-- Reading text --
SYSTEM FOR SUPPLYING ELECTRICAL ENERGY

Abstract

In a system for providing electrical energy for an electronic circuit adapted to supply power to a load, one terminal for a power supply voltage of the circuit is connected to a positive pole of an energy source, and one terminal for ground for the circuit is connected to a negative pole of the energy source via a rectifying electronic component, and a capacitor is connected between the two terminals of the circuit for partial supply of the circuit with electrical energy.

Description

FIELD OF THE INVENTION

[0001] The present invention relates to a system for supplying electrical energy for an electronic circuit and a method for supplying electrical energy.

BACKGROUND INFORMATION

[0002] In motor vehicles, the terminal control relay, for example, relay KL15, is triggered for an output of an ignition switch, relay KL50 is triggered for a starter circuit and relay KL75 is triggered for the radio, normally via intelligent switches. These switches are designed either as low-side switches or as high-side switches, depending on the make and model of the vehicle. A trigger of the terminal control relays is usually supplied redundantly from two power supply voltage paths via a high-side switch. With such a design, the terminal control relay may also be operated even during a short-term voltage dip in a startup operation.

SUMMARY

[0003] Example embodiments of the present invention provide a system for supplying electrical energy for an electronic circuit designed for supplying a load, a terminal for a power supply voltage of the circuit being connected or connectable to a positive pole of an energy source, and a terminal for ground of the circuit being connected or connectable to a negative pole of the energy source via an electronic component having a rectifying effect, which has a forward direction and a reverse direction, and a capacitor adapted for buffering is connectable between the two terminals of the circuit.

[0004] The electronic circuit, typically having at least one electronic module, may include a metal oxide semiconductor field effect transistor (MOSFET), which in this case is usually connected to the positive pole of the voltage source and may also be arranged as a high-side switch. Furthermore, the module may have a charge pump adapted for supplying electrical energy for the MOSFET, at least during normal operation of the module.

-- Tasks to carry out --
• 1. Could you extract the passage of the patent text on supplying electrical energy from "[0003] Example embodiments" to "of the circuit.", word for word?
• 2. In the patent text on supplying electrical energy, what does it gain to supply the trigger of the terminal control relays redundantly from two power supply voltage paths via a high-side switch?

-- Data shown --

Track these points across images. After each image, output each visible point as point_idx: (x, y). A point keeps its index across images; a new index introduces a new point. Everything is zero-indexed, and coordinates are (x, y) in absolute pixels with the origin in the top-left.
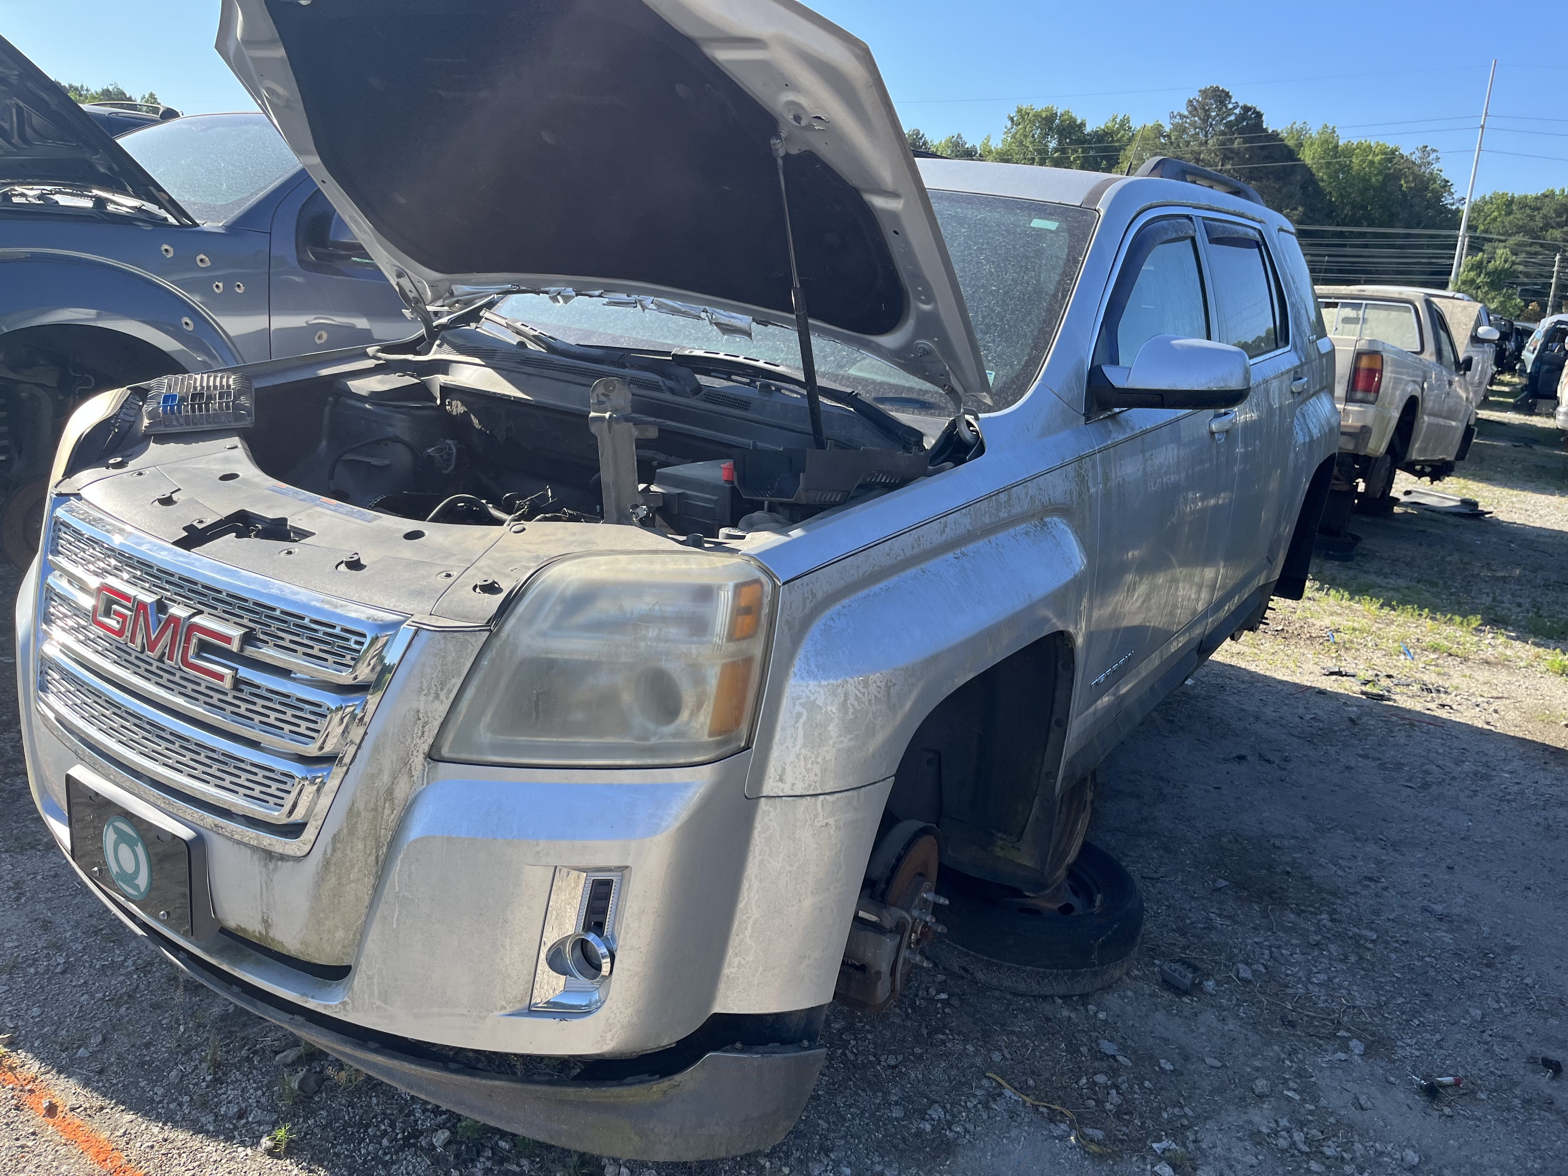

-- Solutions for each task --
• 1.
[0003] Example embodiments of the present invention provide a system for supplying electrical energy for an electronic circuit designed for supplying a load, a terminal for a power supply voltage of the circuit being connected or connectable to a positive pole of an energy source, and a terminal for ground of the circuit being connected or connectable to a negative pole of the energy source via an electronic component having a rectifying effect, which has a forward direction and a reverse direction, and a capacitor adapted for buffering is connectable between the two terminals of the circuit.

• 2. With that design, the terminal control relay can still be operated during a short-term voltage dip in a startup operation.